9. Elle a pu en déduire que M. [T] n'avait commis aucun manquement aux principes essentiels de la profession ni aucune atteinte aux dispositions de l'article 1.3 du règlement intérieur national.
10. Le moyen n'est donc pas fondé.
PAR CES MOTIFS, la Cour :
REJETTE le pourvoi ;
Condamne le bâtonnier de l'ordre des avocats au barreau de Paris aux dépens ;
Ainsi fait et jugé par la Cour de cassation, première chambre civile, et prononcé par le président en son audience publique du vingt-trois novembre deux mille vingt-deux.
MOYENS ANNEXES au présent arrêt :
Moyens produits par la SCP Piwnica et Molinié, avocat aux Conseils, pour le bâtonnier de l'ordre des avocats de Paris.
PREMIER MOYEN DE CASSATION :
Le bâtonnier de l'ordre des avocats au barreau de Paris reproche à l'arrêt attaqué d'avoir dit que la cour d'appel était saisie en vertu de l'effet dévolutif de l'appel, d'avoir infirmé la décision du conseil de l'ordre, statuant comme conseil de discipline, du 5 novembre 2018 et, statuant à nouveau, d'avoir dit que M. [T] n'avait commis aucun manquement aux principes essentiels de la profession d'avocat et au règlement intérieur national,
ALORS QUE le recours formé devant la cour d'appel contre une décision du conseil de l'ordre les avocats statuant en matière disciplinaire doit, pour produire un effet dévolutif, d'une part, indiquer s'il tend à son annulation ou à sa réformation et, d'autre part, dans l'hypothèse où il tend à sa réformation, préciser les chefs de dispositif qu'il critique expressément ; qu'en se bornant à énoncer, pour dire qu'elle était régulièrement saisie en vertu de l'effet dévolutif du recours, que M. [T] avait relevé appel de la décision du 5 novembre 2018 « sur l'ensemble des articles du dispositif de l'arrêté », en sorte qu'il avait précisé les chefs de dispositif qu'il entendait critiquer, sans rechercher, comme elle y était invitée par les conclusions du bâtonnier de l'ordre des avocats du barreau de Paris, si le fait que M. [T] n'ait pas indiqué si son recours tendait à l'annulation ou à la réformation de la décision critiquée n'avait pas fait obstacle à la dévolution, la cour d'appel a privé sa décision de base légale au regard des articles 23 de la loi n° 71-1130 du 31 décembre 1971 portant réforme de certaines professions judiciaires et juridiques, 16 et 197 du décret n° 91-1197 du 27 novembre 1991 organisant la profession d'avocat et 542 et 562 du code de procédure civile.
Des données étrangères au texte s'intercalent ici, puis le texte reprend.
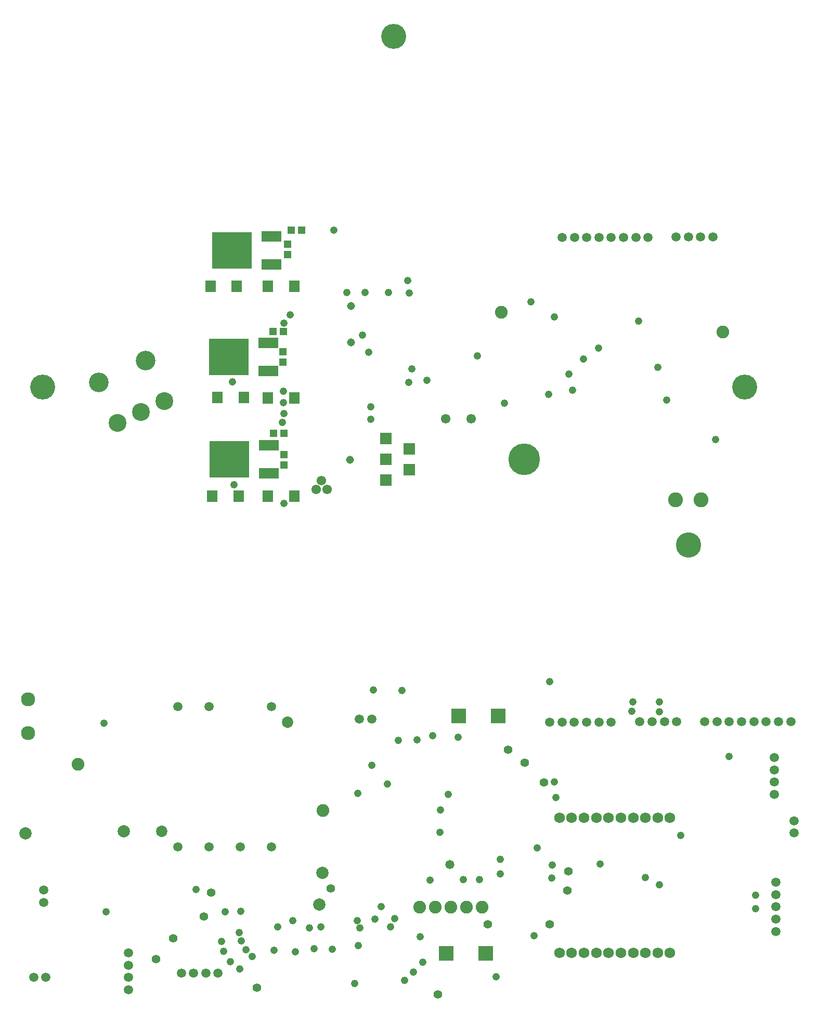
<source format=gbs>
G75*
G70*
%OFA0B0*%
%FSLAX24Y24*%
%IPPOS*%
%LPD*%
%AMOC8*
5,1,8,0,0,1.08239X$1,22.5*
%
%ADD10C,0.0580*%
%ADD11C,0.0820*%
%ADD12R,0.0966X0.0966*%
%ADD13C,0.0680*%
%ADD14C,0.0595*%
%ADD15C,0.0905*%
%ADD16C,0.0730*%
%ADD17R,0.0730X0.0730*%
%ADD18C,0.2030*%
%ADD19R,0.0513X0.0513*%
%ADD20R,0.0678X0.0722*%
%ADD21C,0.1261*%
%ADD22C,0.1145*%
%ADD23R,0.1261X0.0710*%
%ADD24R,0.2550X0.2360*%
%ADD25C,0.0954*%
%ADD26C,0.1619*%
%ADD27C,0.1600*%
%ADD28C,0.0476*%
%ADD29C,0.0555*%
%ADD30C,0.0789*%
%ADD31C,0.0611*%
%ADD32C,0.0516*%
D10*
X033836Y009132D03*
D11*
X033916Y006422D03*
X033916Y006422D03*
X034916Y006422D03*
X034916Y006422D03*
X035916Y006422D03*
X035916Y006422D03*
X032916Y006422D03*
X032916Y006422D03*
X031916Y006422D03*
X031916Y006422D03*
X025726Y012622D03*
X010021Y015577D03*
X037140Y044565D03*
X051365Y043319D03*
D12*
X036966Y018682D03*
X034407Y018682D03*
X033602Y003452D03*
X036161Y003452D03*
D13*
X040879Y003481D03*
X041666Y003481D03*
X042453Y003481D03*
X043241Y003481D03*
X044028Y003481D03*
X044816Y003481D03*
X045603Y003481D03*
X046390Y003481D03*
X047178Y003481D03*
X047965Y003481D03*
X047965Y012143D03*
X047178Y012143D03*
X046390Y012143D03*
X045603Y012143D03*
X044816Y012143D03*
X044028Y012143D03*
X043241Y012143D03*
X042453Y012143D03*
X041666Y012143D03*
X040879Y012143D03*
D14*
X007177Y001922D03*
X007965Y001922D03*
X007811Y006728D03*
X007811Y007516D03*
X013236Y003478D03*
X013236Y002691D03*
X013236Y001903D03*
X013236Y001116D03*
X016635Y002177D03*
X017422Y002177D03*
X018210Y002177D03*
X018997Y002177D03*
X018406Y010292D03*
X016406Y010292D03*
X020406Y010292D03*
X022406Y010292D03*
X028062Y018487D03*
X028850Y018487D03*
X022406Y019292D03*
X018406Y019292D03*
X016406Y019292D03*
X040258Y018277D03*
X041045Y018277D03*
X041832Y018277D03*
X042620Y018277D03*
X043407Y018277D03*
X044195Y018277D03*
X046030Y018327D03*
X046817Y018327D03*
X047605Y018327D03*
X048392Y018327D03*
X050190Y018312D03*
X050978Y018312D03*
X051765Y018312D03*
X052552Y018312D03*
X053340Y018312D03*
X054127Y018312D03*
X054915Y018312D03*
X055702Y018312D03*
X054636Y016013D03*
X054636Y015226D03*
X054636Y014438D03*
X054636Y013651D03*
X055911Y011956D03*
X055911Y011168D03*
X054736Y008012D03*
X054736Y007225D03*
X054736Y006437D03*
X054736Y005650D03*
X054736Y004862D03*
X050715Y049412D03*
X049927Y049412D03*
X049140Y049412D03*
X048353Y049412D03*
X046564Y049392D03*
X045776Y049392D03*
X044989Y049392D03*
X044201Y049392D03*
X043414Y049392D03*
X042627Y049392D03*
X041839Y049392D03*
X041052Y049392D03*
D15*
X006816Y019757D03*
X006816Y017587D03*
D16*
X015371Y011292D03*
X023442Y018292D03*
D17*
X029760Y033800D03*
X029760Y035140D03*
X029760Y036480D03*
X031260Y035810D03*
X031260Y034470D03*
D18*
X038630Y035140D03*
D19*
X024340Y049850D03*
X023671Y049850D03*
X023450Y048940D03*
X023450Y048270D03*
X023200Y043345D03*
X022531Y043345D03*
X023150Y042040D03*
X023150Y041370D03*
X023210Y036820D03*
X022541Y036820D03*
X023205Y035460D03*
X023205Y034790D03*
D20*
X023887Y032770D03*
X022194Y032770D03*
X020317Y032780D03*
X018624Y032780D03*
X018954Y039105D03*
X020647Y039105D03*
X022194Y039090D03*
X023887Y039090D03*
X023887Y046255D03*
X022194Y046255D03*
X020197Y046255D03*
X018504Y046255D03*
D21*
X014341Y041480D03*
X011341Y040081D03*
D22*
X014054Y038179D03*
X015549Y038877D03*
X012558Y037482D03*
D23*
X022260Y036055D03*
X022260Y034255D03*
X022210Y040805D03*
X022210Y042605D03*
X022410Y047655D03*
X022410Y049455D03*
D24*
X019875Y048555D03*
X019675Y041705D03*
X019725Y035155D03*
D25*
X048333Y032551D03*
X049963Y032551D03*
D26*
X049148Y029661D03*
D27*
X052740Y039774D03*
X030240Y062274D03*
X007741Y039774D03*
D28*
X019905Y040115D03*
X023175Y039525D03*
X023180Y038775D03*
X023205Y038090D03*
X023125Y037520D03*
X020015Y033530D03*
X023205Y032315D03*
X028770Y037715D03*
X028800Y038515D03*
X031215Y040095D03*
X031410Y040940D03*
X032395Y040210D03*
X035630Y041770D03*
X037360Y038740D03*
X040201Y039312D03*
X041706Y039577D03*
X041476Y040617D03*
X042411Y041572D03*
X043386Y042287D03*
X045946Y044002D03*
X047181Y041057D03*
X047736Y038952D03*
X050881Y036402D03*
X040556Y044287D03*
X039066Y045237D03*
X031240Y045830D03*
X031155Y046610D03*
X029910Y045840D03*
X028430Y045840D03*
X027265Y045840D03*
X028250Y043125D03*
X028645Y042030D03*
X023615Y044400D03*
X023205Y043880D03*
X026415Y049860D03*
X040246Y020867D03*
X045576Y019597D03*
X045531Y018992D03*
X047286Y018947D03*
X047281Y019587D03*
X051751Y016092D03*
X048656Y011002D03*
X046371Y008302D03*
X047296Y007857D03*
X043496Y009167D03*
X040406Y009112D03*
X040381Y008282D03*
X039446Y010222D03*
X037081Y009492D03*
X037091Y008557D03*
X035766Y008187D03*
X034731Y008187D03*
X032591Y008132D03*
X030321Y005697D03*
X030046Y005147D03*
X029051Y005657D03*
X029436Y006442D03*
X027906Y005557D03*
X028096Y005082D03*
X027976Y003962D03*
X026306Y003717D03*
X025166Y003732D03*
X023946Y003557D03*
X024866Y005082D03*
X025601Y005142D03*
X023786Y005557D03*
X022826Y005142D03*
X022576Y003662D03*
X021186Y003252D03*
X020781Y003697D03*
X020496Y004232D03*
X020336Y004782D03*
X019226Y004207D03*
X019356Y003582D03*
X019771Y002912D03*
X020376Y002457D03*
X020456Y006142D03*
X019451Y006127D03*
X017581Y007557D03*
X015016Y003127D03*
X011816Y006107D03*
X011681Y018217D03*
X027936Y013707D03*
X029836Y014302D03*
X028866Y015512D03*
X030566Y017112D03*
X031761Y017152D03*
X032751Y017427D03*
X034396Y017327D03*
X030796Y020302D03*
X028941Y020332D03*
X033756Y013662D03*
X033246Y012632D03*
X033231Y011207D03*
X031941Y004507D03*
X032111Y002872D03*
X031506Y002257D03*
X030941Y001707D03*
X027736Y001512D03*
X036806Y001952D03*
X039246Y004597D03*
X040641Y013442D03*
X040541Y014447D03*
X053436Y007177D03*
X053451Y006327D03*
D29*
X041436Y008702D03*
X041401Y007492D03*
X040251Y005312D03*
X036281Y005307D03*
X033101Y000822D03*
X026206Y007622D03*
X021471Y001252D03*
X018091Y005822D03*
X018556Y007337D03*
X016126Y004422D03*
X015031Y003091D03*
X037581Y016527D03*
X038636Y015692D03*
X039881Y014407D03*
D30*
X025681Y008617D03*
X025501Y006577D03*
X012961Y011277D03*
X006661Y011142D03*
D31*
X025280Y033225D03*
X025630Y033775D03*
X025985Y033230D03*
X033570Y037755D03*
X035205Y037750D03*
D32*
X027450Y035120D03*
X027520Y042635D03*
X027510Y044965D03*
M02*

</source>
SECOND MOYEN DE CASSATION :
Le bâtonnier de l'ordre des avocats au barreau de Paris reproche à l'arrêt attaqué d'avoir dit que la cour d'appel était saisie en vertu de l'effet dévolutif de l'appel, d'avoir infirmé la décision du conseil de l'ordre statuant comme conseil de discipline du 5 novembre 2018 et, statuant à nouveau, d'avoir dit que M. [T] n'avait commis aucun manquement aux principes essentiels de la profession d'avocat et au règlement intérieur national,
1) ALORS QUE constitue un manquement à ses obligations déontologiques et aux principes essentiels de la profession d'avocat le fait, pour un avocat, d'opter pour l'exercice à titre individuel après la clôture de la liquidation judiciaire de sa précédente structure d'exercice pour insuffisance d'actif, quand il reste tenu du passif de la structure liquidée en vertu d'un engagement de caution obérant irrémédiablement sa solvabilité ; qu'en se bornant à retenir, pour exclure toute faute disciplinaire de M. [T], que le passif de la seconde procédure de liquidation judiciaire était principalement composé des dettes de la Selas [T] et Partners, liquidée, dont M. [T] s'était porté caution et que l'activité de M. [T] générait des bénéfices, sans rechercher, comme elle y était invitée, si la dette de caution de M. [T] n'avait pas d'emblée obéré sa solvabilité, dès lors qu'il exerçait à titre individuel, la cour d'appel a privé sa décision de base légale au regard des articles 1 et 3 du décret n° 2005-790 du 12 juillet 2005 relatif aux règles de déontologie de la profession d'avocat, de l'article 183 du décret n°91-1197 du 27 novembre 1991 organisant la profession d'avocat et des articles 1.3 et 1.4 du règlement intérieur national ;
2) ALORS QU' en toute hypothèse, le bâtonnier faisait valoir, en cause d'appel, pour démontrer que M. [T] avait manqué à ses obligations déontologiques et aux principes essentiels de la profession d'avocat en laissant s'accumuler un passif pour la seconde fois, que, « même en neutralisant le passif lié à la première procédure collective, le passif de la seconde procédure est supérieur à l'actif de plus de 150 000 euros, pour un exercice strictement individuel » (conclusions du bâtonnier, p. 13) ; qu'en se bornant à énoncer, pour exclure toute faute disciplinaire de la part de M. [T], que le passif de la nouvelle structure était principalement composé des dettes de la première procédure collective et que l'activité de M. [T] générait des bénéfices, sans répondre à ce chef de conclusions pertinent, la cour d'appel a méconnu les exigences de l'article 455 du code de procédure civile.